### Exercise objective
Find the string "Jewish" in the entries and copy each line that has it.

Dataset excerpts

------------------------------------------------

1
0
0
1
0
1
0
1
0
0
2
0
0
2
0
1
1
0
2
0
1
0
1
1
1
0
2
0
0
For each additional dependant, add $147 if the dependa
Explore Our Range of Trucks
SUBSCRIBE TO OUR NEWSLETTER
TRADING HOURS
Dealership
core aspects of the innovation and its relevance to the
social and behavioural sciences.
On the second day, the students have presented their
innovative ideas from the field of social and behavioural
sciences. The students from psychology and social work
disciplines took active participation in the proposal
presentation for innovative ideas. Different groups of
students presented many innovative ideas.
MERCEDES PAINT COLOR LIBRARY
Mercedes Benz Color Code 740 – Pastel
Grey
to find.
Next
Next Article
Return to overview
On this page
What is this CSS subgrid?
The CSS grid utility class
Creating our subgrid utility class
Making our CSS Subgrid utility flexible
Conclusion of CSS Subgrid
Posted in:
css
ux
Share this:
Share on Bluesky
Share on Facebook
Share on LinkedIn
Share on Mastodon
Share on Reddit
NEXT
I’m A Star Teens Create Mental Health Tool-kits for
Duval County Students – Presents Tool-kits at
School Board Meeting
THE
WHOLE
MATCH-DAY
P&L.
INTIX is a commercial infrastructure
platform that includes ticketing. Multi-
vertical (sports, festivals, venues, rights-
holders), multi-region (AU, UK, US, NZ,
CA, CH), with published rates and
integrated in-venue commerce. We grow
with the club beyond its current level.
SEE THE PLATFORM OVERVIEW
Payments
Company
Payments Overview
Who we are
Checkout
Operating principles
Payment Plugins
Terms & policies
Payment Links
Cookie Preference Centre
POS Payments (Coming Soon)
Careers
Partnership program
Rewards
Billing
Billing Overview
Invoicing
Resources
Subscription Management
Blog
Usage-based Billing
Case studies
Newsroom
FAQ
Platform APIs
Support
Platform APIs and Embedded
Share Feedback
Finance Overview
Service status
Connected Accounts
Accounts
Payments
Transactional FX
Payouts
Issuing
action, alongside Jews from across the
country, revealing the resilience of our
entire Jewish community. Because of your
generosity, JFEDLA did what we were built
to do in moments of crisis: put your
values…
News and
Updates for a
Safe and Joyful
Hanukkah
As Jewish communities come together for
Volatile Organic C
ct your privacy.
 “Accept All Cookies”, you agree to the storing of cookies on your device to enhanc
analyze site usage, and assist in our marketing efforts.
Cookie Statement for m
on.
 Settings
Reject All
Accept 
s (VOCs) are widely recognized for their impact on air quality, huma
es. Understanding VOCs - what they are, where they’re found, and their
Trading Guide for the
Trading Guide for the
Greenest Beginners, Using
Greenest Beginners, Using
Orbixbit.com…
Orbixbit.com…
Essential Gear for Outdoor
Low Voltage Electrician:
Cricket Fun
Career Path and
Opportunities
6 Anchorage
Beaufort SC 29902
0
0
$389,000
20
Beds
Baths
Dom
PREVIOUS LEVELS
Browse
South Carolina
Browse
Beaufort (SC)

------------------------------------------------

### Problem solution
entire Jewish community. Because of your
As Jewish communities come together for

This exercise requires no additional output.